No doubt the Propellerheads and Shirley Bassey said it best in their smash 1998 hit, which claims: “It’s all just a little bit of history repeating.”
Whether he was ever a fan of the song or not, there’s a good chance Scott Brash is hoping the Welsh chanteuse knew what she was talking about.
This week, one of the most hotly anticipated events on the show jumping calendar, the Rolex Grand Prix of CHIO Aachen, returns on Sunday, July 6. And, if one of the names on the startlist happens to belong to Brash, the significance isn’t likely to be lost on him.
After all, it’s been 10 years since the rider for Great Britain took home this same class and the second of his three, consecutive Major wins earning him the title of the Rolex Grand Slam of Show Jumping—the first and only time in history it’s been accomplished.
Brash was second in the Rolex Grand Prix of Aachen with Hello Jefferson two years ago, and whether another win or Grand Slam run is in his purview this year (or not), one thing is clear from the numbers: 2025 is already turning out to be a very big season for the 39-year-old Scottish rider.
Brash kicked off his year with a 1.60m, 5* win in Doha aboard Hello Folie, his first victory in a class of that magnitude since the FEI World Cup qualifier in London in 2022. In May, he and the much-buzzed-about Hello Chadora Lady won the LGCT Grand Prix in Shanghai, following it up with another triumph in June with Hello Jefferson in the CSIO5* Longines Grand Prix of Switzerland at St. Gallen.
Brash hasn’t slowed down. Just a few of weeks ago, he and Hello Chadora Lady—owned, along with the rest of Brash’s ‘Hello’-prefix horses, by Lady Pauline Harris and Lady Pauline Kirkham—took the LGCT Grand Prix of Ramatuelle, St. Tropez. That victory earned Brash and the 12-year-old OS mare their second golden ticket of the season toward the Longines Super Grand Prix in Riyadh this fall.
If you’ve been counting along at home, that brings Brash’s total to 4, 1.60m, 5* Grand Prix victories this year, a number the ties him for first place in the rankings with none other than the reigning World no. 1, Kent Farrington, according to Jumpr.

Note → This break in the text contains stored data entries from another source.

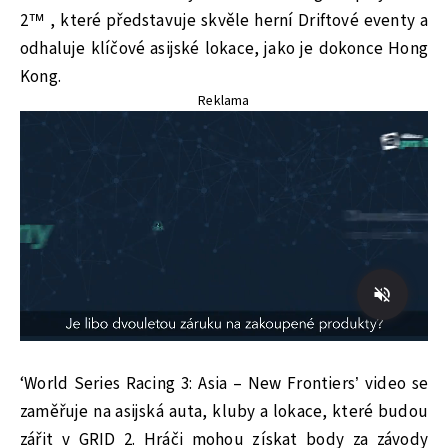
2™ , které představuje skvěle herní Driftové eventy a
odhaluje klíčové asijské lokace, jako je dokonce Hong
Kong.
Reklama
‘World Series Racing 3: Asia – New Frontiers’ video se
zaměřuje na asijská auta, kluby a lokace, které budou
zářit v GRID 2. Hráči mohou získat body za závody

Brash narrowly leads the American rider, however, in earnings this year, topping the chart at €1,118,661 compared to Farrington’s €1,017,750. What’s more, if his luck holds, he’s poised to make more money in 2025 than his own last three years combined: Mid-way through the season, Brash is less than $274,000 away.
But that’s not the only reason that Farrington might want to keep an eye on his six.
If his past performances are any indication, good things happen for Scott Brash after he gets the monkey of a gold-medal-winning-Olympic-performance off his proverbial back. Take his first team gold in London back in 2012 with the legendary Hello Sanctos.
That particular milestone kicked off a series of wins and podium finishes that would lead to Brash taking over the World no. 1 spot, himself, the following December—a position he held for well over a year. Twelve months after that, he would win the first of three, consecutive victories comprising the Rolex Grand Slam at CHI Geneva in 2014.
In other words, if his dramatic climb of more than 40 places up the Longines Rankings to #20 in the world in less than 12 months is any indication, the history repeating for Scott Brash in the next few months could be very big, indeed.